Lo sguardo attento del cronista gareggia con il cuore del tifoso negli attimi che in ogni domenica anticipano il fischio d’inizio. Lazio-Cagliari come ultimo appello per sperare in un grande futuro. Reja in tribuna e la Lazio sul campo uniti insieme per un patto d’acciaio chiamato Champions. La gente che si affolla in curva nell’ultima domenica di marzo allo stadio Olimpico. Cori, stendardi, sciarpe e bandiere colorate, mentre il volteggio dell’aquila accompagna gli attimi pre-gara. Mille pensieri legati al match di lì a poco protagonista.

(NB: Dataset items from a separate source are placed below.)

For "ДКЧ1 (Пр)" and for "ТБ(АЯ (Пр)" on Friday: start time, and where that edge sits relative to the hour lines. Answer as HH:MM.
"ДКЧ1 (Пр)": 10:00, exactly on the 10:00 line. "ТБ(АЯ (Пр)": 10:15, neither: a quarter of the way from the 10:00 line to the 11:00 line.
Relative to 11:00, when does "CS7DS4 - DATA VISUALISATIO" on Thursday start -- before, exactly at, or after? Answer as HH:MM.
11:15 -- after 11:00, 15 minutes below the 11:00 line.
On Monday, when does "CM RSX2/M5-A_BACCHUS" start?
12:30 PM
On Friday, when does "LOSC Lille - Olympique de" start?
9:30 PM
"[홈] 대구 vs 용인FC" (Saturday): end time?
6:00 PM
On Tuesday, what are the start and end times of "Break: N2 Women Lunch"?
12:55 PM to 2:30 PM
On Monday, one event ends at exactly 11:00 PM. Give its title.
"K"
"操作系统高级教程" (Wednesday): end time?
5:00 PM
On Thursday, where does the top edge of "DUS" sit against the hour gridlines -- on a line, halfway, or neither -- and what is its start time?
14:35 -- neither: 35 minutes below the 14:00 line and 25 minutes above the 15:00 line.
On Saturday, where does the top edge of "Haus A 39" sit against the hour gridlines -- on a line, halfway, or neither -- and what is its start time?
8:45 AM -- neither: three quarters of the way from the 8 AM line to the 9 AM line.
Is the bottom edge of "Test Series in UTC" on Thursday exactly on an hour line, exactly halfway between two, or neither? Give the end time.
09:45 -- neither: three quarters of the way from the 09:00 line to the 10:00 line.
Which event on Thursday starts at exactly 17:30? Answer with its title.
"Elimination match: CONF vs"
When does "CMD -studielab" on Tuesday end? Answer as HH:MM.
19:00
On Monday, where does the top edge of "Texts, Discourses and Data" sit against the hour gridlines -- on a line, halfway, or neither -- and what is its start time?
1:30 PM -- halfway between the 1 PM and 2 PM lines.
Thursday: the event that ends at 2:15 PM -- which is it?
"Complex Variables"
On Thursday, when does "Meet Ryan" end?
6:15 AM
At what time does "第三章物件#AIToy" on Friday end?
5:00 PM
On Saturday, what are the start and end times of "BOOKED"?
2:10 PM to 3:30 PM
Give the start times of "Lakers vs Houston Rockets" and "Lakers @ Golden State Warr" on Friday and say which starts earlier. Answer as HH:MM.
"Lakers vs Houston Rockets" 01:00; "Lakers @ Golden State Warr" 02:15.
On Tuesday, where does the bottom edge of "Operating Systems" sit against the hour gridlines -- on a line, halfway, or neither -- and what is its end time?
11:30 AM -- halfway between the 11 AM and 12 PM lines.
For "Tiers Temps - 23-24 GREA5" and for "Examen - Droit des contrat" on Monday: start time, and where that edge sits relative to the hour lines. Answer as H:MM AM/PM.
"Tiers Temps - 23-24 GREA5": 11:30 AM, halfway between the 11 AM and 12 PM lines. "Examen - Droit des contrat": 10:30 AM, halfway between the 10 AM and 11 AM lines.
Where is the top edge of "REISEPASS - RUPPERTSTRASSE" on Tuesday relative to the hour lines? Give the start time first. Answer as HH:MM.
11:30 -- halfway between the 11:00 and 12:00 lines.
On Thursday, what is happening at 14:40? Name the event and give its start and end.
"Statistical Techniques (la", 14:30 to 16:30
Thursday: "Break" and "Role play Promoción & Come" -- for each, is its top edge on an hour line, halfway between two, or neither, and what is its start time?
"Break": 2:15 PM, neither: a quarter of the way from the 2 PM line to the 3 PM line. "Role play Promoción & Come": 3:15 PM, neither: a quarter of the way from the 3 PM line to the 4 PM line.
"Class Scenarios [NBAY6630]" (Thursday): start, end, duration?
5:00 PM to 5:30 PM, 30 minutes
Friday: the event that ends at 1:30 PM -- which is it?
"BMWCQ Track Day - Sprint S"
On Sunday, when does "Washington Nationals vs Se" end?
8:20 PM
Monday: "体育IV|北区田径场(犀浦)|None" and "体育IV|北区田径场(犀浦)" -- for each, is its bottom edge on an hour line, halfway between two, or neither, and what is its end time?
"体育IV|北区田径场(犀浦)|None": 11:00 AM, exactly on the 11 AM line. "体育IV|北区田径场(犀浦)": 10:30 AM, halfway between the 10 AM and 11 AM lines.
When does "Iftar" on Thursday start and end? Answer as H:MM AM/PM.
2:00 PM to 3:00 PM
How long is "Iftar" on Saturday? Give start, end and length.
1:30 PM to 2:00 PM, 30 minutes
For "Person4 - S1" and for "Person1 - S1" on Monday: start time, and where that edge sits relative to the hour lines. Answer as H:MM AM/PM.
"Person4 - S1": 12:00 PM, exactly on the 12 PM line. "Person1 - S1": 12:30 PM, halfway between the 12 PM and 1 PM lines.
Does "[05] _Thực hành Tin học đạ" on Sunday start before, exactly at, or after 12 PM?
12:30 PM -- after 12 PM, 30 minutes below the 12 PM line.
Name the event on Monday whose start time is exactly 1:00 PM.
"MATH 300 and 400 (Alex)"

Lo spettacolo intorno al campo e la grande attesa innescano le emozioni. Per un attimo il tifoso e il giornalista si ritrovano insieme a contemplare lo spettacolo della gente. Il solito sguardo innamorato che dalla tribuna stampa si volta verso l’amata Nord. Un percorso d’amore che attraversa in ogni partita lo spicchio più caldo dello stadio. Sciarpe e bandiere al vento, vecchi e nuovi slogan, uniti dai colori di sempre e scaldati dai cori della gente. Un gemito che percorre l’anima, un sorriso che sale dal cuore, quando tra i bandieroni di Curva scorgo lo sguardo che non ti aspetti. Non è quello di un ragazzo, né quello di una donna, né tanto meno quello di un bambino è Cecco. L’effige di Re Cecconi, l’icona di una Lazio fa, nel fulcro del tifo laziale. Una bella immagine a tinte bianco e celesti che sventola in Curva Nord. Uno spettacolo incredibile che rapisce l’attenzione. Un turbinio di emozioni che non scalfisce solo il cuore del sottoscritto. Sentimenti puri che accendono i cuori di centinaia e centinaia di laziali, come quello di Maurizio Martucci che stamani nella mia casella mail ha recapitato un’ode speciale per Cecco. Eccola a voi riportata fedelmente…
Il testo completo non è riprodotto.